-- DOCUMENT SEGMENT start --

Director Jeremy Paul Kagan had great interest in the idea that the politically-charged sixties had given way to a malaise, even in those who were active in the field, by the seventies, and spent three movies back then concentrating on the matter, of which The Big Fix was the last in a loose trilogy and probably the best known. Although that was relative to the others since this still wasn’t particularly well known, in spite of a fairly major star like Dreyfuss (also producer) in the lead, but some have fond memories of catching it down the decades, and it did have a shaggy dog story likeability about it that in some ways anticipated cult movies like The Big Lebowski or Inherent Vice far more than the commonly referenced precedent The Long Goodbye did.

-- DOCUMENT SEGMENT end --
-- ENTRIES SUPPLIED start --

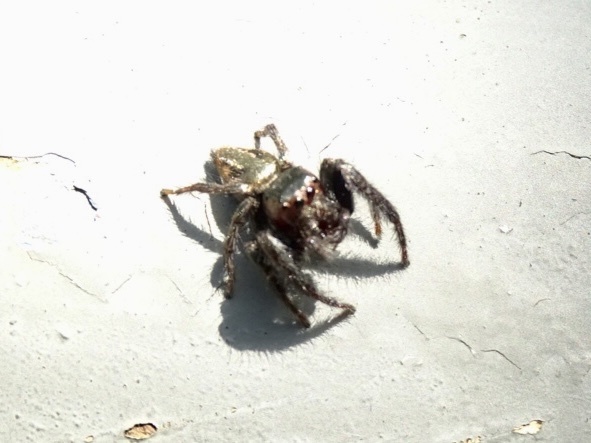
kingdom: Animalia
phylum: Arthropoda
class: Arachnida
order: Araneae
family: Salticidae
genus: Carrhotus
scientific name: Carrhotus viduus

-- ENTRIES SUPPLIED end --

• [TASKS FOR THIS EXERCISE]
[1] Based on the passage about The Big Fix, decide whether each statement agrees with it, answering yes or no and quoting the deciding words: (a) The Big Fix was the last film in a loose trilogy. (b) Dreyfuss also served as the producer. (c) The Big Fix became very well known.
[2] Switch "scientific name" to "species name" throughout the organism classification rows, rewriting all of them with nothing else altered and without the picture lines.
These rows are unrelated to the passage above them.

• [PER-TASK OUTPUTS]
[1]
(a) Yes: "of which The Big Fix was the last in a loose trilogy"
(b) Yes: "Dreyfuss (also producer) in the lead"
(c) No: "this still wasn’t particularly well known"

[2]
kingdom: Animalia
phylum: Arthropoda
class: Arachnida
order: Araneae
family: Salticidae
genus: Carrhotus
species name: Carrhotus viduus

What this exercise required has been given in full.